From:Roger Mills <rfmilly@...>
Date:Wednesday, November 10, 2004, 4:46
John Cowan wrote:
> "Wash" has /O/ in my dialect, but I realize that this is not determinative > about /wOrS/-dialects, because "Washington" is /wAS-/
I have /O/ in both.
> > W/r/t Canadian English or RP, which maintain all of the original > distinctions, > my dialect has unrounded short /O/ but not long, so "pot" has /A/ but > "law" does not.
Same here. In the case we are discussing, where /w-/ precedes, it seems to
> be entirely lexical which words have /wA/ and which have /wO/.

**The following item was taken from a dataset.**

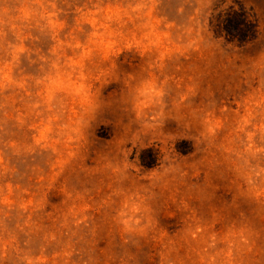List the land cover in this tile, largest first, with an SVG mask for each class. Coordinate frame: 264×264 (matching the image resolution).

I don't know how it works historically, but all the other "a" = [O] words I can think of involve an orthographic "-alC-": walk, talk, balk, hall, small, chalk (albeit with many exceptions too: palm, qualm have [a~A]). One might include "-arC-" quart(z), wart, swarthy; and again with exceptions, smart, quark, dark with [a~A]-- IIRC others do have [O] in many of these words. In pondering this thread, I tried to come up with a true rhyme for [wOS]-- there doesn't seem to be one.(1) Add "wash" to the list with "orange" :-). And if it's [wAS], the only rhymes seem to be slangy-- gosh, cosh, posh, bosh, nosh. (I think I've seen "garsh" in written "dialect" somewhere, but have never heard it.) --------------------------- (1) Even the faux verb 'to swash' < swashbuckle has [A], as does "(s)quash" -- so the /w/ isn't necessarily the causative factor. --------------------------- "Water" is
> a particularly vexed case: I think I natively have /wOtr=/, but these > days > I find myself saying /wAtr=/ as often as not merely in order to be > understood. >
Same here; it's the one word for which I was mercilessly teased by the Easterners in boarding school. I must have been using a very open [A], probably with typical midwestern nasality too. By the end of my first year I was saying /wOtr=/. 50 years on, I still use /O/ mostly, but after 40 years in Michigan often slip back to an [a] or [A] sound.